§ **WORK INSTRUCTIONS**
Every line of the data is to be transcribed as it stands.

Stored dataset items
Segment Open

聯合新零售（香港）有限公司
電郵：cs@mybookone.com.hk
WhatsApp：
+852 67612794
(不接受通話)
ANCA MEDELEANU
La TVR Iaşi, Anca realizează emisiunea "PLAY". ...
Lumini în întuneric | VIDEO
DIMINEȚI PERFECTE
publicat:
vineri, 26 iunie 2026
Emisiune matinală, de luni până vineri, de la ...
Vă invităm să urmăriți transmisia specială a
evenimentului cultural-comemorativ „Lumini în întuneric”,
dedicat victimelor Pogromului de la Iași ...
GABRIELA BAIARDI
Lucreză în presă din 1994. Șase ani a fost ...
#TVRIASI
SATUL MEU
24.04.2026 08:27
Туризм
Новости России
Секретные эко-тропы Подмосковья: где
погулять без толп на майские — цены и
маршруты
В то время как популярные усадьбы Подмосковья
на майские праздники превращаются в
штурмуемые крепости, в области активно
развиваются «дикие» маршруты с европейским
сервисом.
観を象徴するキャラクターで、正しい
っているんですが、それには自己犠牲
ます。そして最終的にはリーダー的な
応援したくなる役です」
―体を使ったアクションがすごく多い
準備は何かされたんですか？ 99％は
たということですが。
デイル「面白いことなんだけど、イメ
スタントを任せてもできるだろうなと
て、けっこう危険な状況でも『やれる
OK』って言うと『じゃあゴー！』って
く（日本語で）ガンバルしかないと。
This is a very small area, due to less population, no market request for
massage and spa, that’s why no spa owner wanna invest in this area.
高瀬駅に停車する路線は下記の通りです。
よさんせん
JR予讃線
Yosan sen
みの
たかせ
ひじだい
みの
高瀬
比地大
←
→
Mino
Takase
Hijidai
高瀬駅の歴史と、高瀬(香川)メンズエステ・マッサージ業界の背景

Segment Closed

§ **TASK ANSWER**
聯合新零售（香港）有限公司
電郵：cs@mybookone.com.hk
WhatsApp：
+852 67612794
(不接受通話)
ANCA MEDELEANU
La TVR Iaşi, Anca realizează emisiunea "PLAY". ...
Lumini în întuneric | VIDEO
DIMINEȚI PERFECTE
publicat:
vineri, 26 iunie 2026
Emisiune matinală, de luni până vineri, de la ...
Vă invităm să urmăriți transmisia specială a
evenimentului cultural-comemorativ „Lumini în întuneric”,
dedicat victimelor Pogromului de la Iași ...
GABRIELA BAIARDI
Lucreză în presă din 1994. Șase ani a fost ...
#TVRIASI
SATUL MEU
24.04.2026 08:27
Туризм
Новости России
Секретные эко-тропы Подмосковья: где
погулять без толп на майские — цены и
маршруты
В то время как популярные усадьбы Подмосковья
на майские праздники превращаются в
штурмуемые крепости, в области активно
развиваются «дикие» маршруты с европейским
сервисом.
観を象徴するキャラクターで、正しい
っているんですが、それには自己犠牲
ます。そして最終的にはリーダー的な
応援したくなる役です」
―体を使ったアクションがすごく多い
準備は何かされたんですか？ 99％は
たということですが。
デイル「面白いことなんだけど、イメ
スタントを任せてもできるだろうなと
て、けっこう危険な状況でも『やれる
OK』って言うと『じゃあゴー！』って
く（日本語で）ガンバルしかないと。
This is a very small area, due to less population, no market request for
massage and spa, that’s why no spa owner wanna invest in this area.
高瀬駅に停車する路線は下記の通りです。
よさんせん
JR予讃線
Yosan sen
みの
たかせ
ひじだい
みの
高瀬
比地大
←
→
Mino
Takase
Hijidai
高瀬駅の歴史と、高瀬(香川)メンズエステ・マッサージ業界の背景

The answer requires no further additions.